Progressive Representative Labeling for Deep Semi-Supervised Learning
This addresses the challenge of leveraging unlabeled data effectively in deep learning for practitioners, though it is incremental as it builds on existing pseudo-labeling approaches.
The paper tackles the problem of improving deep semi-supervised learning by proposing a method to label only the most representative samples, using a graph neural network labeler, which achieves state-of-the-art results including 72.1% top-1 accuracy on ImageNet with 10% labeled data, surpassing the previous best by 3.3%.

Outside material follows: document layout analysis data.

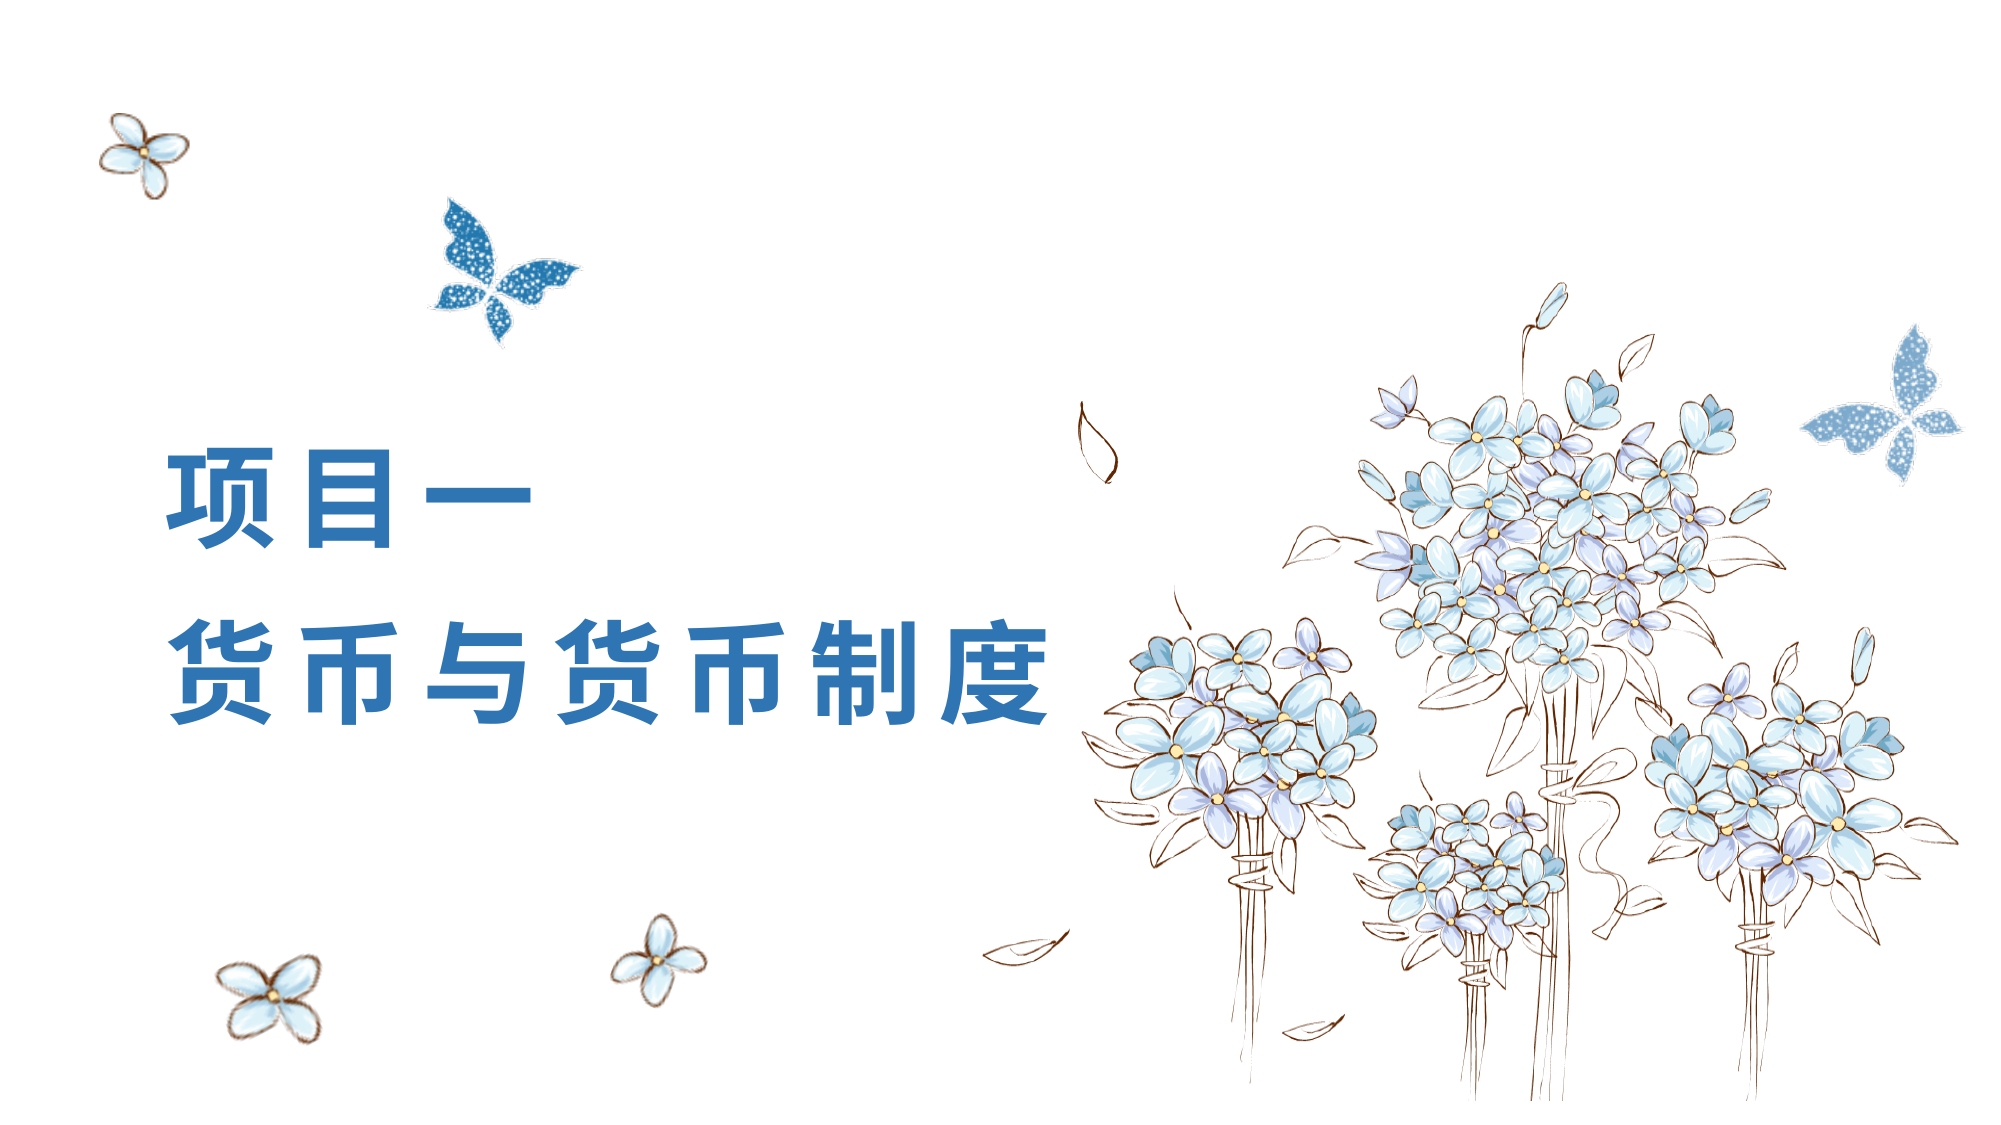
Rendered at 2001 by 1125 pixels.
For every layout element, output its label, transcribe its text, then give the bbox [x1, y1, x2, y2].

picture [982, 282, 1966, 1101]
picture [427, 196, 584, 350]
picture [606, 904, 718, 1019]
picture [201, 926, 353, 1075]
title 项目一 货币与货币制度 [149, 405, 1121, 720]
picture [99, 113, 192, 202]
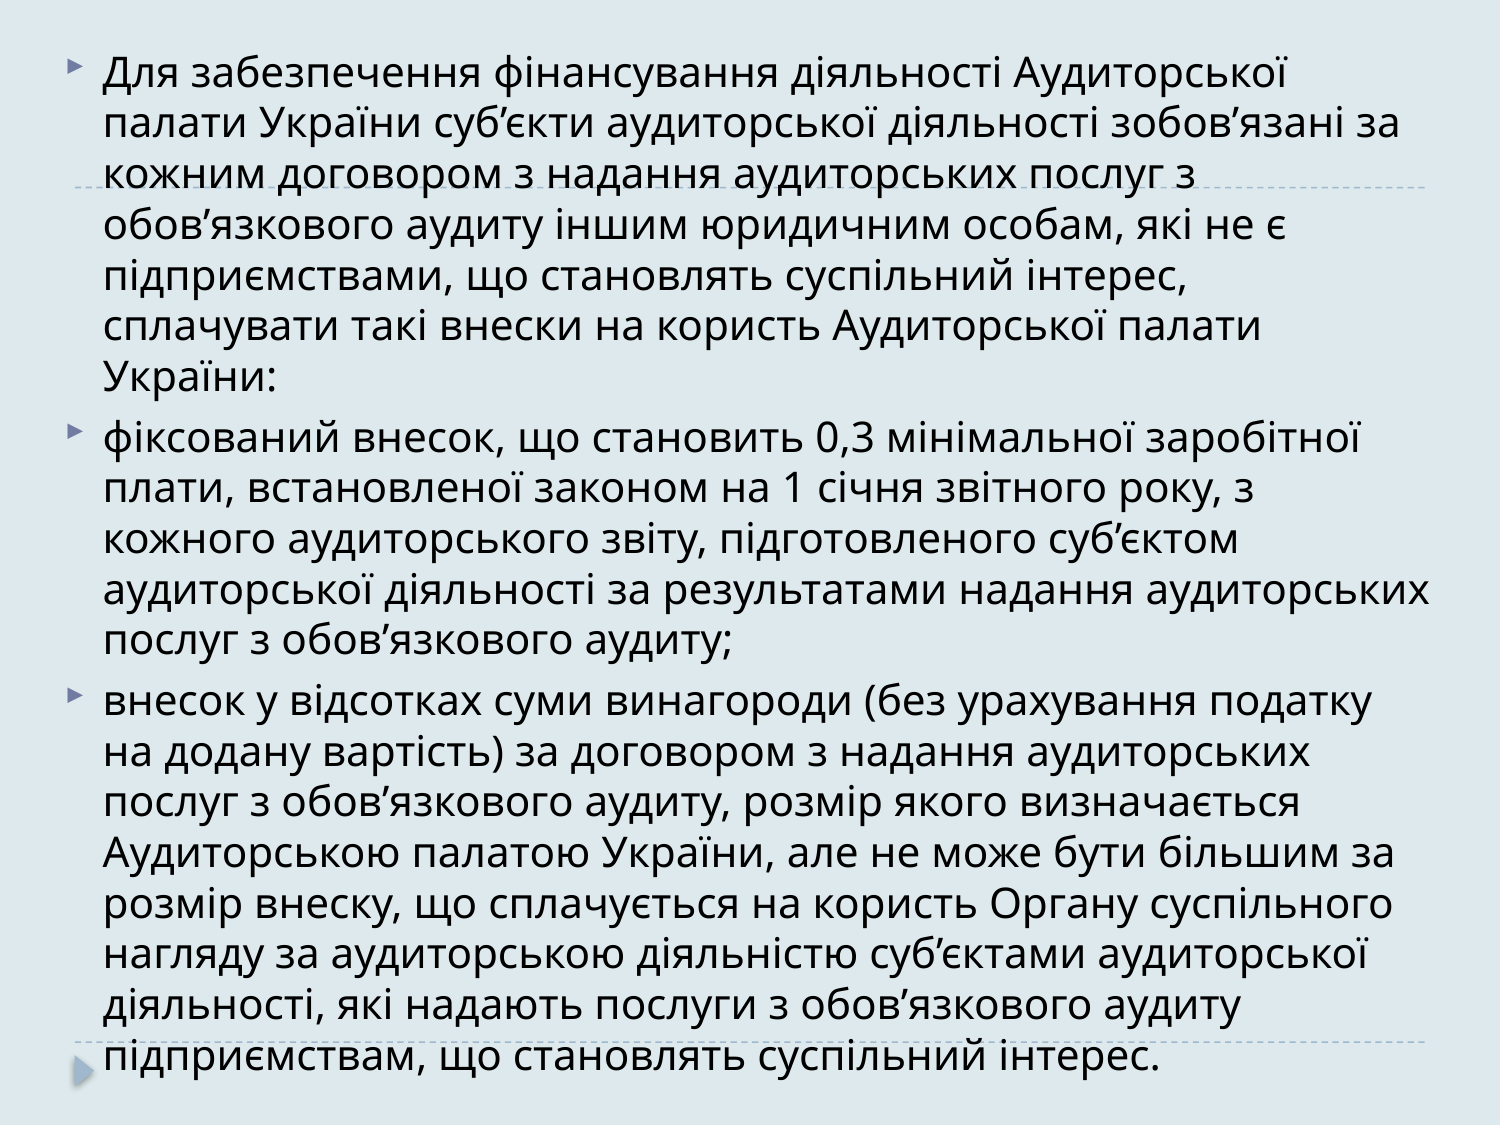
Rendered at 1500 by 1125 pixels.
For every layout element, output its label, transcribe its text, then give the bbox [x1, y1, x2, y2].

list Для забезпечення фінансування діяльності Аудиторської палати України суб’єкти аудиторської діяльності зобов’язані за кожним договором з надання аудиторських послуг з обов’язкового аудиту іншим юридичним особам, які не є підприємствами, що становлять суспільний інтерес, сплачувати такі внески на користь Аудиторської палати України: фіксований внесок, що становить 0,3 мінімальної заробітної плати, встановленої законом на 1 січня звітного року, з кожного аудиторського звіту, підготовленого суб’єктом аудиторської діяльності за результатами надання аудиторських послуг з обов’язкового аудиту; внесок у відсотках суми винагороди (без урахування податку на додану вартість) за договором з надання аудиторських послуг з обов’язкового аудиту, розмір якого визначається Аудиторською палатою України, але не може бути більшим за розмір внеску, що сплачується на користь Органу суспільного нагляду за аудиторською діяльністю суб’єктами аудиторської діяльності, які надають послуги з обов’язкового аудиту підприємствам, що становлять суспільний інтерес. [50, 37, 1450, 1088]
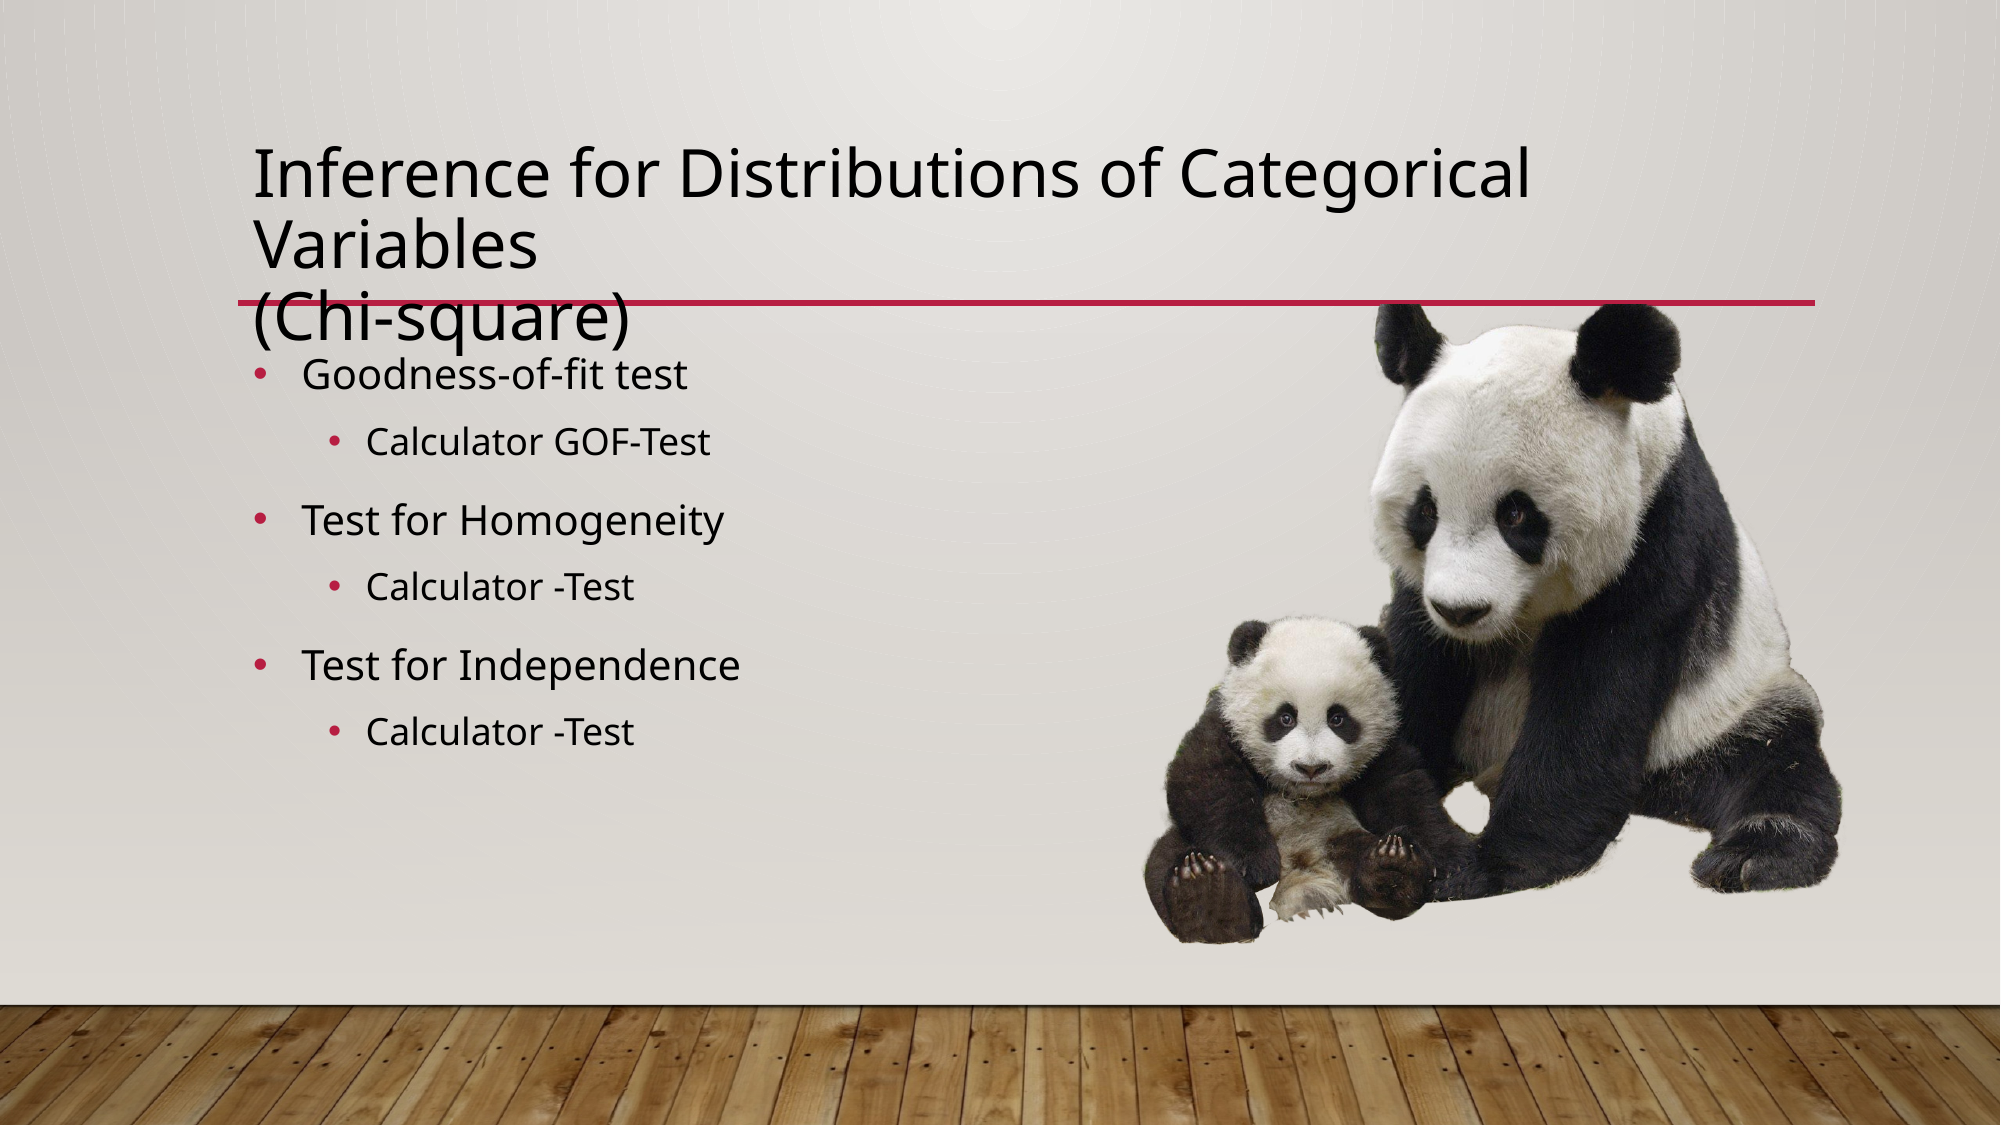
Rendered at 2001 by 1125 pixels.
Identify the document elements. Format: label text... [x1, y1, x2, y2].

picture [1138, 303, 1847, 945]
picture [0, 1005, 2000, 1125]
title Inference for Distributions of Categorical Variables (Chi-square) [238, 131, 1814, 305]
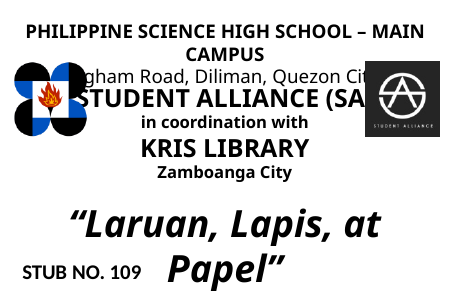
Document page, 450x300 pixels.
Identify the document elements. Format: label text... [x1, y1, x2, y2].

text_box STUB NO. 109 [7, 251, 213, 292]
text_box STUDENT ALLIANCE (SA) in coordination with KRIS LIBRARY Zamboanga City [0, 74, 450, 190]
picture [12, 60, 88, 137]
picture [364, 60, 441, 137]
text_box PHILIPPINE SCIENCE HIGH SCHOOL – MAIN CAMPUS Agham Road, Diliman, Quezon City [0, 12, 450, 74]
text_box “Laruan, Lapis, at Papel” [0, 192, 450, 298]
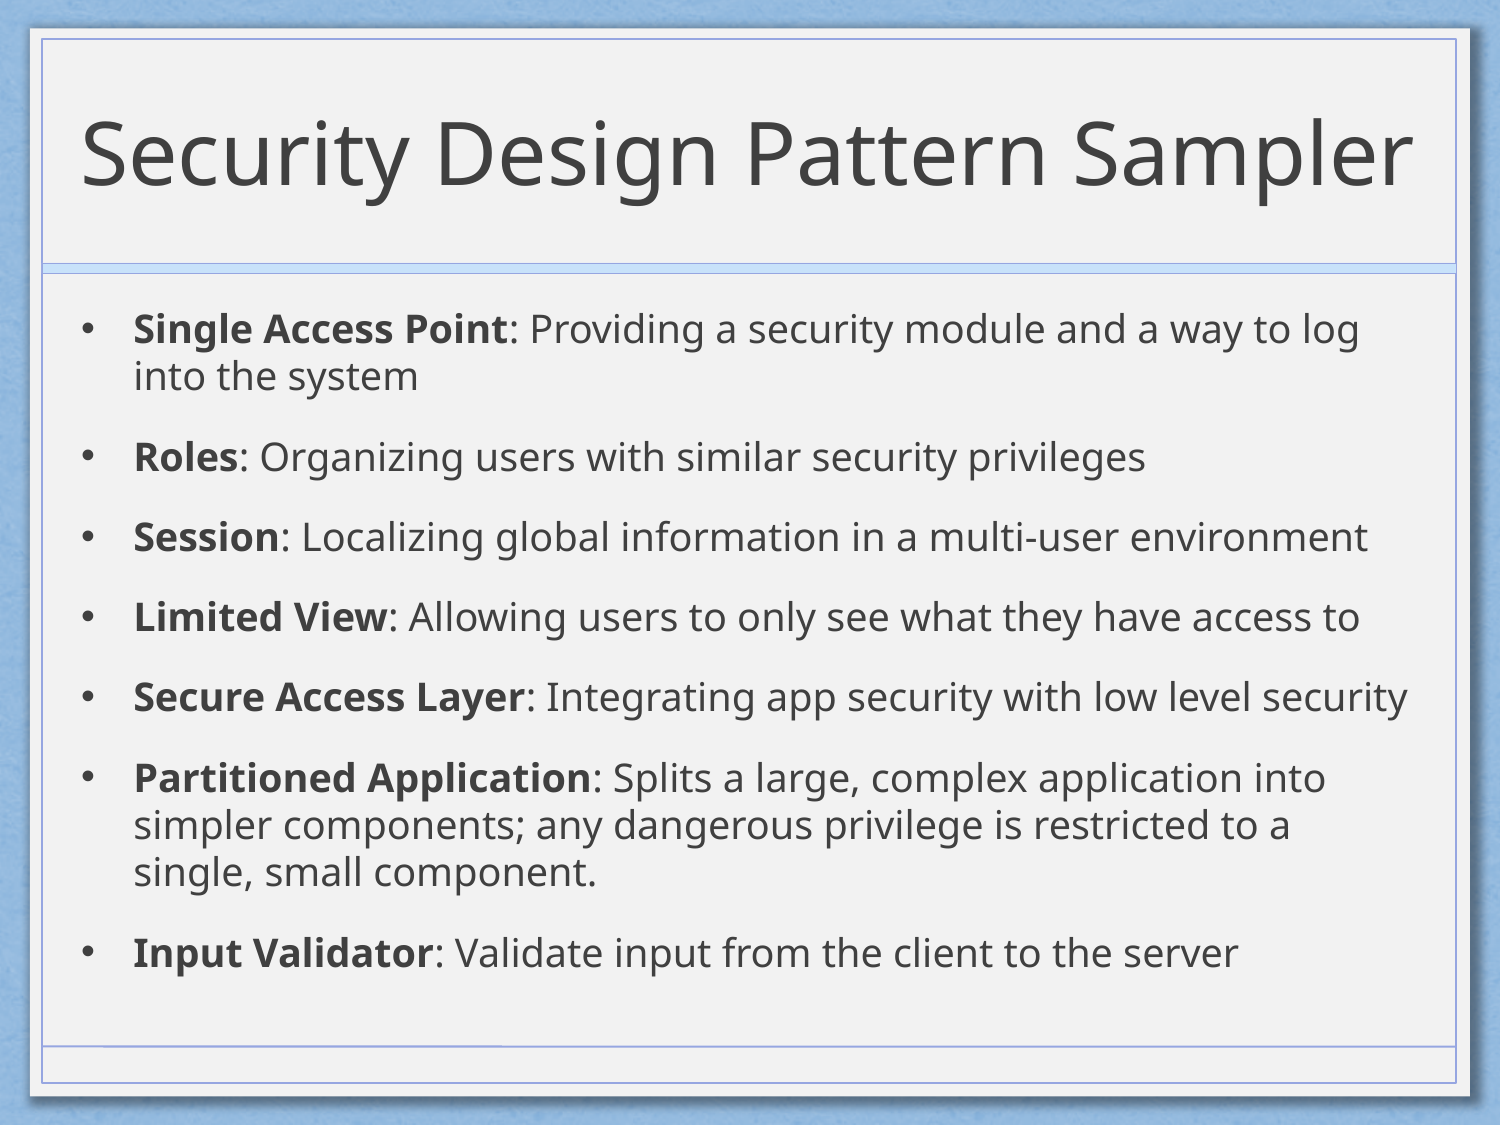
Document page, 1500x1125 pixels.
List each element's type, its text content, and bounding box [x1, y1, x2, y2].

Deep semi-supervised learning (SSL) has experienced significant attention in recent years, to leverage a huge amount of unlabeled data to improve the performance of deep learning with limited labeled data. Pseudo-labeling is a popular approach to expand the labeled dataset. However, whether there is a more effective way of labeling remains an open problem. In this paper, we propose to label only the most representative samples to expand the labeled set. Representative samples, selected by indegree of corresponding nodes on a directed k-nearest neighbor (kNN) graph, lie in the k-nearest neighborhood of many other samples. We design a graph neural network (GNN) labeler to label them in a progressive learning manner. Aided by the progressive GNN labeler, our deep SSL approach outperforms state-of-the-art methods on several popular SSL benchmarks including CIFAR-10, SVHN, and ILSVRC-2012. Notably, we achieve 72.1% top-1 accuracy, surpassing the previous best result by 3.3%, on the challenging ImageNet benchmark with only $10\%$ labeled data.